IFlurlEventHandler defines 2 methods:

void Handle(FlurlEventType eventType, FlurlCall call);
Task HandleAsync(FlurlEventType eventType, FlurlCall call);

There's also a default implementation - FlurlEventHandler - that defines both methods as virtual noops. Inheriting this should be more convenient than implementing the interface since it's extremely likely you'll want to implement either the sync or async method and not both.

What's Staying the Same

Flurl 3.x introduced fluent methods that let you assign event handlers like this:

client
    .BeforeCall(call => DoSomething())
    .OnError(call => HandleError(call.Exception))
    .AfterCallAsync(call => LogAsync(call))
    ...

These still work, with the subtle difference that they're now "additive", as opposed to overwriting any existing handler at the same level.
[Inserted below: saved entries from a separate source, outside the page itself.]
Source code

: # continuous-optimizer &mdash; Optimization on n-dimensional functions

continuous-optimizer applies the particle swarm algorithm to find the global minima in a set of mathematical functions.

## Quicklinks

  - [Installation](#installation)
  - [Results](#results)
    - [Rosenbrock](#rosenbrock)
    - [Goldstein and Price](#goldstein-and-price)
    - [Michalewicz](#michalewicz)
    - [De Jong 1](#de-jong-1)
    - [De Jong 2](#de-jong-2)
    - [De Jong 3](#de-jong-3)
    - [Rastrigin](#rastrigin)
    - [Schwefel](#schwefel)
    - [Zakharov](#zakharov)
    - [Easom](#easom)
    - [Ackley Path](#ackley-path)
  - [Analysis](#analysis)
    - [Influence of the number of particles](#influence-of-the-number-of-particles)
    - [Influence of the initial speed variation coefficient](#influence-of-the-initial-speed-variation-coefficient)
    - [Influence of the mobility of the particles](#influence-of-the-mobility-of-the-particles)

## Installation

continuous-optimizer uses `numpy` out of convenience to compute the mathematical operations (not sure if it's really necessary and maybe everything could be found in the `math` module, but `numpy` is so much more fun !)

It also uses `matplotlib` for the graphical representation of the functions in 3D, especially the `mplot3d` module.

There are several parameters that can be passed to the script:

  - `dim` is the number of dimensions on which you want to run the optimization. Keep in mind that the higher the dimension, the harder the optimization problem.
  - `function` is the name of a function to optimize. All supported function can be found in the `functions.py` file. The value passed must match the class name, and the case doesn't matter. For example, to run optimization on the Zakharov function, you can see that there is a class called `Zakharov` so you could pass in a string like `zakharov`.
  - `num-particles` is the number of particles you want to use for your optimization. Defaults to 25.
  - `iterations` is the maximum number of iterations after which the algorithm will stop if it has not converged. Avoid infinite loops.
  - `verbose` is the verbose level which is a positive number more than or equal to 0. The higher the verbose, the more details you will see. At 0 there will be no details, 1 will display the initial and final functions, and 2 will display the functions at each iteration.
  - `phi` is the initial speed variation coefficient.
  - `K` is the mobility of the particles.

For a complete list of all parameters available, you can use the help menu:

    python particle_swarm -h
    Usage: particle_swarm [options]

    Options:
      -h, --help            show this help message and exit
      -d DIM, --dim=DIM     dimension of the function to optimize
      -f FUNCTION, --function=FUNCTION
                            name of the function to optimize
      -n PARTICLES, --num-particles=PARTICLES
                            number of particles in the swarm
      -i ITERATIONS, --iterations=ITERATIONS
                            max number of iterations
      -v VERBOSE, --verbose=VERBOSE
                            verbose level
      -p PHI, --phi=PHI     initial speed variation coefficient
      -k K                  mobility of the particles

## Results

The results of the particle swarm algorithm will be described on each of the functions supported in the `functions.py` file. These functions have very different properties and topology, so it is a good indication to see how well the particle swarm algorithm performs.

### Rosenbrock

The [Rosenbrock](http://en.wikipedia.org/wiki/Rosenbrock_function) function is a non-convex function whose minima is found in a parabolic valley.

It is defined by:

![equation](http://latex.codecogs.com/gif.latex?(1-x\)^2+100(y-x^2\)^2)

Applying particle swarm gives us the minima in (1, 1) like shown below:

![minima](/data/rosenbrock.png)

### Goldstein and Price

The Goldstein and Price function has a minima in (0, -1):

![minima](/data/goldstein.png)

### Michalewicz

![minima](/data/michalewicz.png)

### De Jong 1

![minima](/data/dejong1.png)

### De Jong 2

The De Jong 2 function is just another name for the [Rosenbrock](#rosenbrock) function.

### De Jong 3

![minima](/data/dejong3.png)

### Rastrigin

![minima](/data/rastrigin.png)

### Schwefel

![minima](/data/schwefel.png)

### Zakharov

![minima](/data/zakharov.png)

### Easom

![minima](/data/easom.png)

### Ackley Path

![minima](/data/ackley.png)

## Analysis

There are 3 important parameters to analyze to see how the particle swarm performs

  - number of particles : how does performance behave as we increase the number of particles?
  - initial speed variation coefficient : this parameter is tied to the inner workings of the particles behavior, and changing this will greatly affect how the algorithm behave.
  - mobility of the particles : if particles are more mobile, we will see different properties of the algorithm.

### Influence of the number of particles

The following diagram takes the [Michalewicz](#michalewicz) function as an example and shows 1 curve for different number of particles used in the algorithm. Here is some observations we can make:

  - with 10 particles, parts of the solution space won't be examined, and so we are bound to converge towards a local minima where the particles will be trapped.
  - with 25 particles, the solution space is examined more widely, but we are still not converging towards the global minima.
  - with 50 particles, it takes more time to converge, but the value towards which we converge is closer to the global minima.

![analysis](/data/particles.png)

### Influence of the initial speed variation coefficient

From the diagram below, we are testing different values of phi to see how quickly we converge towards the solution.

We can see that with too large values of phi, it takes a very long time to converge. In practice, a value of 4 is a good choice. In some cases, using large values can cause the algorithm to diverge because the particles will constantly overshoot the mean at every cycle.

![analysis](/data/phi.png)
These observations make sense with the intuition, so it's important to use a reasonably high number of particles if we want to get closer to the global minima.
That's probably rare, so if you're already doing event handlers this way, you should be in good shape. If you've configuring handlers on Settings directly, switching to the above approach is the easiest path to making them 4.0-compatible. Under the hood, those actions attach themselves to IFlurlEventHandler implementations, but maintain the 3.x-compatible lambda approach at the surface.

In the future I may look at adding helpers for using the class-based approach more directly and recommend DI-friendly patterns, but those enhancements can go in a minor version. I wanted to get the breaking aspects in place ahead of the official 4.0 release.